Shit. My neighbor told me her name thirty minutes ago. You guys, what was it?
Cop: Lemme see your papers
Me: Okay
Cop: These are rolling papers
Me: Would you look at that
Cop: Sir are you high?
Me: What are you, a cop?
Apparently everyone in this Court room doesn’t want to play Duck Duck Goose……Excuse me for trying to lighten up this murder trial.
Invited my girlfriend to a charity bbq where they’re roasting a whole pig and when she asked ‘what’s the charity’ I said it was for the pig’s family.
RIP little boat. I can’t think of a more dinghy friend, canoe?
her: so do you have air conditioning
me: no, only fans
When I die, I am going to haunt a hot dog and make it jump out of the bun like a dolphin.
Beanbag chairs are fun and comfortable but you should never buy one because one day you’ll get some really bad news and you’ll have to roll off the side and onto the floor before standing up to comfort your partner.
Emotions so raw, Gordon Ramsay makes a clever joke about them.

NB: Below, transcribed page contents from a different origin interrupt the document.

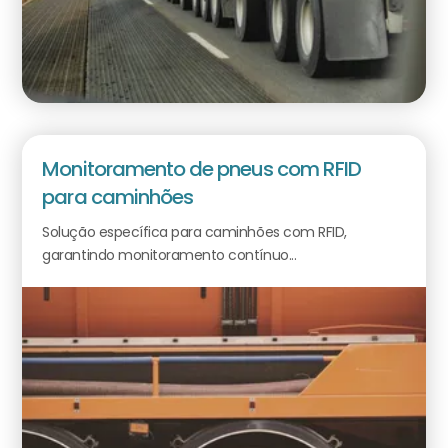
Monitoramento de pneus com RFID
para caminhões
Solução específica para caminhões com RFID,
garantindo monitoramento contínuo...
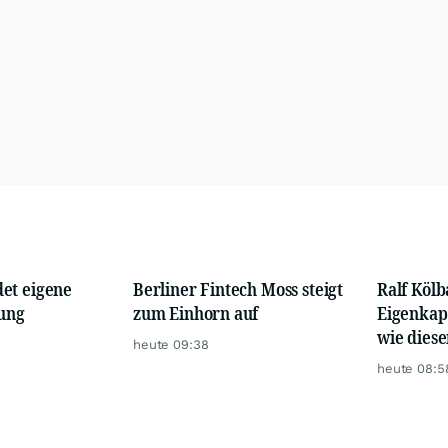
et eigene
Berliner Fintech Moss steigt
Ralf Kölb
lung
zum Einhorn auf
Eigenkapi
wie diese
heute 09:38
Westerwa
heute 08:5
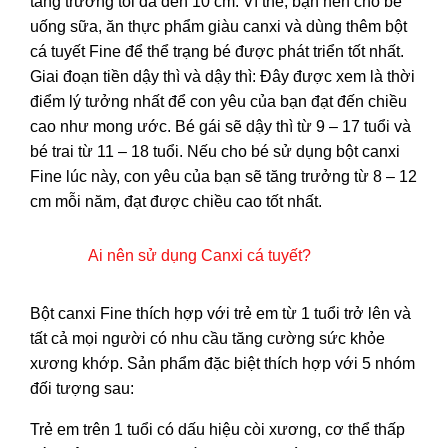
tăng trưởng tối đa đến 10 cm. Vì thế, bạn nên cho bé
uống sữa, ăn thực phẩm giàu canxi và dùng thêm bột
cá tuyết Fine để thể trạng bé được phát triển tốt nhất.
Giai đoạn tiền dậy thì và dậy thì: Đây được xem là thời
điểm lý tưởng nhất để con yêu của bạn đạt đến chiều
cao như mong ước. Bé gái sẽ dậy thì từ 9 – 17 tuổi và
bé trai từ 11 – 18 tuổi. Nếu cho bé sử dụng bột canxi
Fine lúc này, con yêu của bạn sẽ tăng trưởng từ 8 – 12
cm mỗi năm, đạt được chiều cao tốt nhất.
Ai nên sử dụng Canxi cá tuyết?
Bột canxi Fine thích hợp với trẻ em từ 1 tuổi trở lên và
tất cả mọi người có nhu cầu tăng cường sức khỏe
xương khớp. Sản phẩm đặc biệt thích hợp với 5 nhóm
đối tượng sau:
Trẻ em trên 1 tuổi có dấu hiệu còi xương, cơ thể thấp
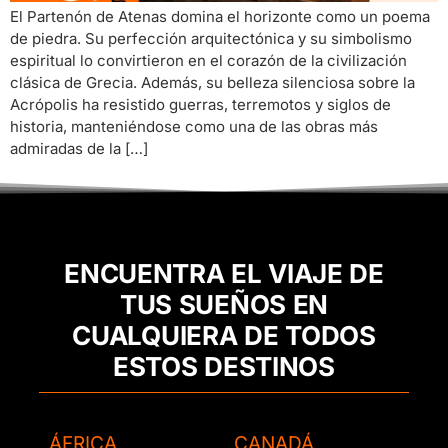
El Partenón de Atenas domina el horizonte como un poema
de piedra. Su perfección arquitectónica y su simbolismo
espiritual lo convirtieron en el corazón de la civilización
clásica de Grecia. Además, su belleza silenciosa sobre la
Acrópolis ha resistido guerras, terremotos y siglos de
historia, manteniéndose como una de las obras más
admiradas de la […]
ENCUENTRA EL VIAJE DE
TUS SUEÑOS EN
CUALQUIERA DE TODOS
ESTOS DESTINOS
ÁFRICA
CANADÁ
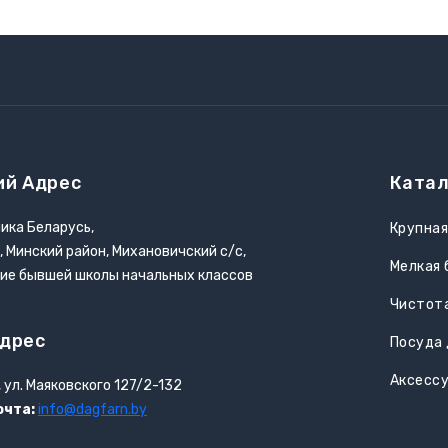
ий Адрес
Катал
ика Беларусь,
Крупная
, Минский район, Михановичский с/с,
Мелкая 
ние бывшей школы начальных классов
Чистота
дрес
Посуда 
Аксесс
, ул. Маяковского 127/2-132
очта:
info@dagfarn.by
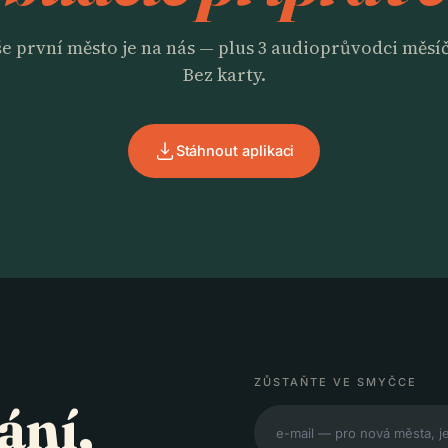
e první město je na nás — plus 3 audioprůvodci měsí
Bez karty.
Stáhnout aplikaci
ZŮSTAŇTE VE SMYČCE
ání,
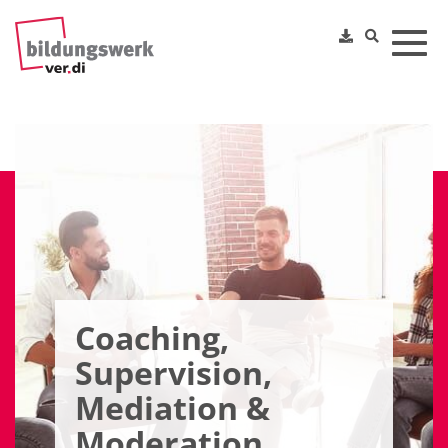
Toggl
Coaching,
Supervision,
Mediation &
Moderation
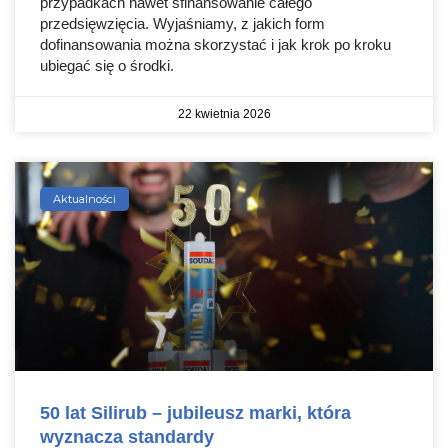
przypadkach nawet sfinansowanie całego
przedsięwzięcia. Wyjaśniamy, z jakich form
dofinansowania można skorzystać i jak krok po kroku
ubiegać się o środki.
22 kwietnia 2026
Aktualności
50 lat Silirub – jubileusz marki, która
wyznacza standardy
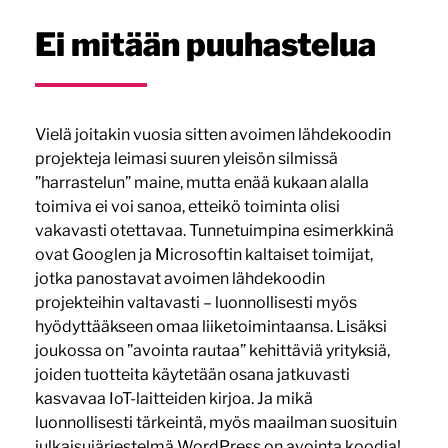
Ei mitään puuhastelua
Vielä joitakin vuosia sitten avoimen lähdekoodin
projekteja leimasi suuren yleisön silmissä
”harrastelun” maine, mutta enää kukaan alalla
toimiva ei voi sanoa, etteikö toiminta olisi
vakavasti otettavaa. Tunnetuimpina esimerkkinä
ovat Googlen ja Microsoftin kaltaiset toimijat,
jotka panostavat avoimen lähdekoodin
projekteihin valtavasti – luonnollisesti myös
hyödyttääkseen omaa liiketoimintaansa. Lisäksi
joukossa on ”avointa rautaa” kehittäviä yrityksiä,
joiden tuotteita käytetään osana jatkuvasti
kasvavaa IoT-laitteiden kirjoa. Ja mikä
luonnollisesti tärkeintä, myös maailman suosituin
julkaisujärjestelmä WordPress on avointa koodia!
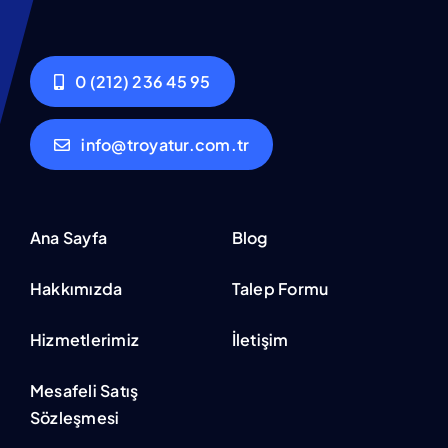
0 (212) 236 45 95
info@troyatur.com.tr
Ana Sayfa
Blog
Hakkımızda
Talep Formu
Hizmetlerimiz
İletişim
Mesafeli Satış
Sözleşmesi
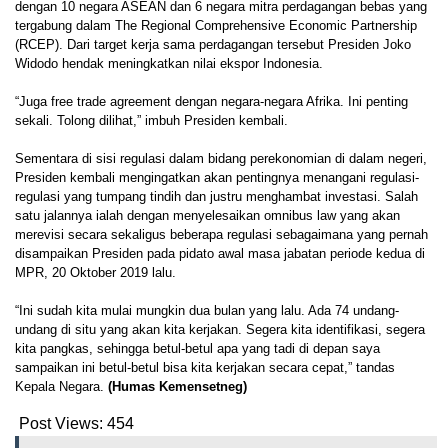
dengan 10 negara ASEAN dan 6 negara mitra perdagangan bebas yang
tergabung dalam The Regional Comprehensive Economic Partnership
(RCEP). Dari target kerja sama perdagangan tersebut Presiden Joko
Widodo hendak meningkatkan nilai ekspor Indonesia.
“Juga free trade agreement dengan negara-negara Afrika. Ini penting
sekali. Tolong dilihat,” imbuh Presiden kembali.
Sementara di sisi regulasi dalam bidang perekonomian di dalam negeri,
Presiden kembali mengingatkan akan pentingnya menangani regulasi-
regulasi yang tumpang tindih dan justru menghambat investasi. Salah
satu jalannya ialah dengan menyelesaikan omnibus law yang akan
merevisi secara sekaligus beberapa regulasi sebagaimana yang pernah
disampaikan Presiden pada pidato awal masa jabatan periode kedua di
MPR, 20 Oktober 2019 lalu.
“Ini sudah kita mulai mungkin dua bulan yang lalu. Ada 74 undang-
undang di situ yang akan kita kerjakan. Segera kita identifikasi, segera
kita pangkas, sehingga betul-betul apa yang tadi di depan saya
sampaikan ini betul-betul bisa kita kerjakan secara cepat,” tandas
Kepala Negara.
(Humas Kemensetneg)
Post Views:
454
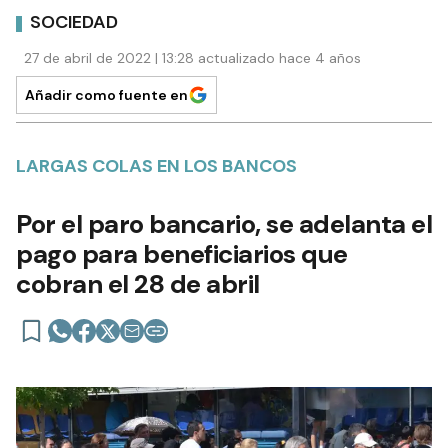
SOCIEDAD
27 de abril de 2022 | 13:28 actualizado hace 4 años
Añadir como fuente en
LARGAS COLAS EN LOS BANCOS
Por el paro bancario, se adelanta el
pago para beneficiarios que
cobran el 28 de abril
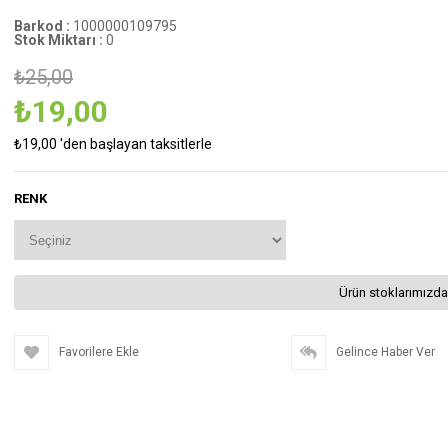
Barkod
:
1000000109795
Stok Miktarı
:
0
₺25,00
₺19,00
₺19,00
'den başlayan taksitlerle
RENK
Ürün stoklarımızda
Favorilere Ekle
Gelince Haber Ver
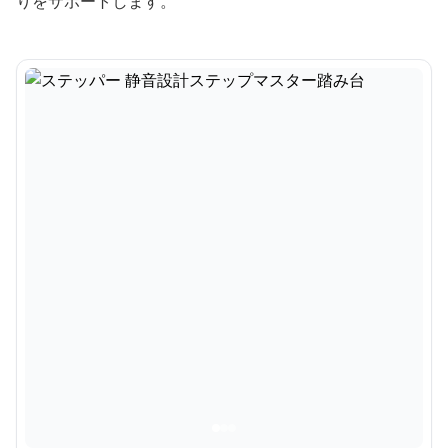
りをサポートします。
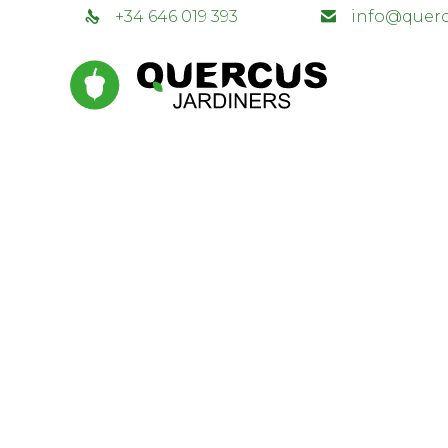
+34 646 019 393
info@querc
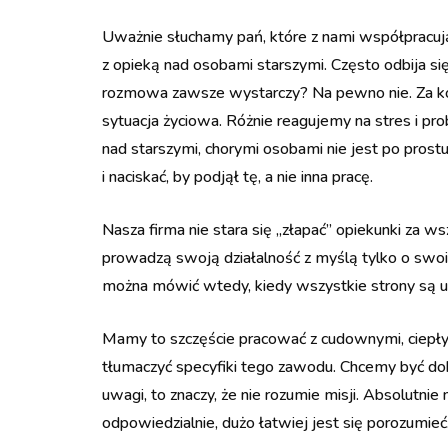
Uważnie słuchamy pań, które z nami współpracuj
z opieką nad osobami starszymi. Często odbija się
rozmowa zawsze wystarczy? Na pewno nie. Za kon
sytuacja życiowa. Różnie reagujemy na stres i prob
nad starszymi, chorymi osobami nie jest po pros
i naciskać, by podjął tę, a nie inna pracę.
Nasza firma nie stara się „złapać” opiekunki za w
prowadzą swoją działalność z myślą tylko o swoich
można mówić wtedy, kiedy wszystkie strony są us
Mamy to szczęście pracować z cudownymi, ciepły
tłumaczyć specyfiki tego zawodu. Chcemy być dobr
uwagi, to znaczy, że nie rozumie misji. Absolutnie
odpowiedzialnie, dużo łatwiej jest się porozumie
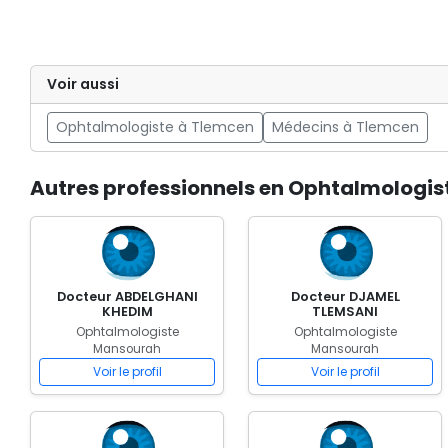
Voir aussi
Ophtalmologiste à Tlemcen
Médecins à Tlemcen
Autres professionnels en Ophtalmologi
Docteur ABDELGHANI
Docteur DJAMEL
KHEDIM
TLEMSANI
Ophtalmologiste
Ophtalmologiste
Mansourah
Mansourah
Voir le profil
Voir le profil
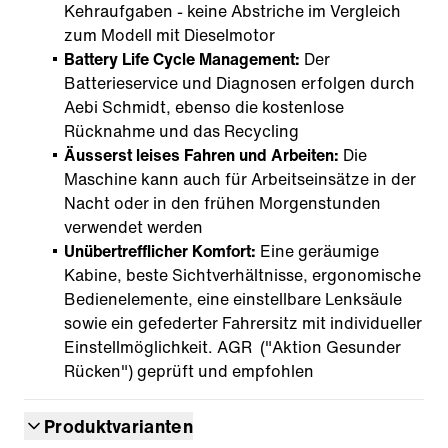
Kehraufgaben - keine Abstriche im Vergleich
zum Modell mit Dieselmotor
Battery Life Cycle Management:
Der
Batterieservice und Diagnosen erfolgen durch
Aebi Schmidt, ebenso die kostenlose
Rücknahme und das Recycling
Äusserst leises Fahren und Arbeiten:
Die
Maschine kann auch für Arbeitseinsätze in der
Nacht oder in den frühen Morgenstunden
verwendet werden
Unübertrefflicher Komfort:
Eine geräumige
Kabine, beste Sichtverhältnisse, ergonomische
Bedienelemente, eine einstellbare Lenksäule
sowie ein gefederter Fahrersitz mit individueller
Einstellmöglichkeit. AGR ("Aktion Gesunder
Rücken") geprüft und empfohlen
Produktvarianten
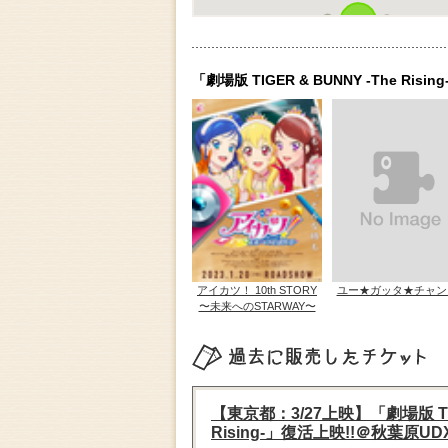
「劇場版 TIGER & BUNNY -Th
アイカツ！ 10th STORY
ユー★ガッタ★チャン
〜未来へのSTARWAY〜
過去に販売したチケット
【東京都：3/27上映】「劇場版 TIGE
Rising-」復活上映!!＠秋葉原U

Dad to kid: “Connor, eat your food!”
“Eat your food!”
“Eat your food!”
“Eat your food!”
Me: *turns around, eats all of kid’s food*
Optometrist: You have 2020 vision.
Me: But my vision sucks.
Optometrist: Exactly.
Flex on your toddler when they piss you off by asking them what sound a giraffe makes
“You can’t have 80° and 30° weather in the same week”
Midwesterners: hold my beer
“We’re taking it to another level.”
-escalators
A moment of silence for those who sacrificed themselves to determine which mushrooms taste good with pasta, which are fun & which kill you.